KVRaft is a fault-tolerant distributed key-value store, built on the Raft consensus algorithm.
KVRaft uses the Raft protocol to implement a replicated key-value store that can withstand node failure and network partitions, exposed through a REST API on the client side.
Raft is a distributed consensus algorithm that manages replicated logs for finite state machines (such as key-value stores). The algorithm handles leader election, log replication, and safety to ensure data survives in case of node failure. More information on Raft can be found at the wonderful paper written by Diego Ongaro and John Ousterhout.

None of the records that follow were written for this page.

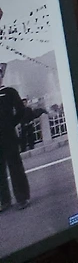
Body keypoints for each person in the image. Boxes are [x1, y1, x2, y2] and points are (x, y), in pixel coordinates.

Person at [0, 62, 31, 212]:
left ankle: (22, 197)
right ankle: (4, 200)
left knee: (15, 167)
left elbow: (21, 110)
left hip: (8, 136)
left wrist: (10, 124)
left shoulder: (10, 92)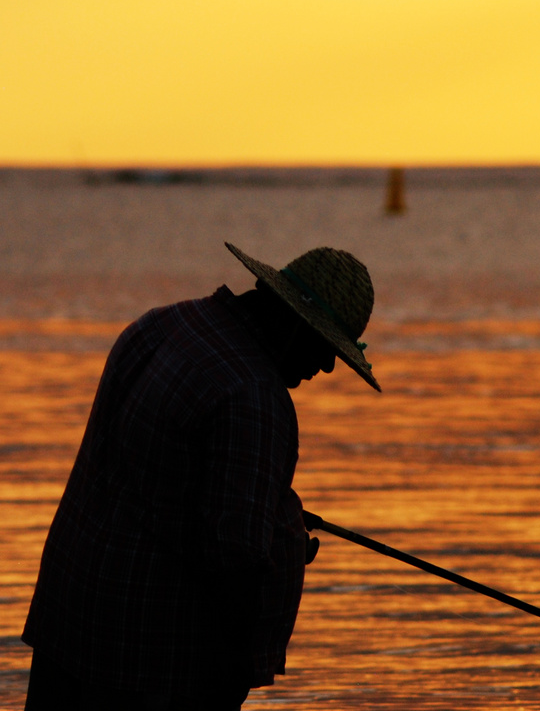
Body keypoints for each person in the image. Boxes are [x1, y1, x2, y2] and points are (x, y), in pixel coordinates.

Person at [21, 242, 381, 710]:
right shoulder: (256, 397)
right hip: (151, 665)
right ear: (295, 326)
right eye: (325, 347)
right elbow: (237, 561)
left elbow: (151, 478)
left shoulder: (164, 323)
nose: (328, 366)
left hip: (67, 624)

The service starts with 3 Raft nodes operating in individual Docker containers. To bring them up, run Docker Compose:
$ docker-compose up --build
From here, the service is exposed through a REST API on localhost:3000
, that supports two operations:
GET /kvraft/:key
and
POST /kvraft/:key
where the POST
request body is in the form {"value": "<your-value-here>"}
.
Sample usage of the API:
$ curl -XPOST -d '{"value":"baz"}' http://localhost:3000/kvraft/foo
{"success": true}
$ curl http://localhost:3000/kvraft/foo
{"value": "baz"}
The project is also bundled with integration tests that simulate a network of Raft nodes under various conditions (concurrent clients, follower/leader crashes, partitions, etc.). To run the tests, run go test
on the raft
and kvraft
packages:
$ go test raft
ok raft 159.893s
$ go test kvraft
ok kvraft 214.245s
This project is adapted from Princeton's COS 418 Distributed Systems course, which in turn is adapted from MIT's 6.824 Distributed Systems course. Many thanks to the instructors for the amazing course material.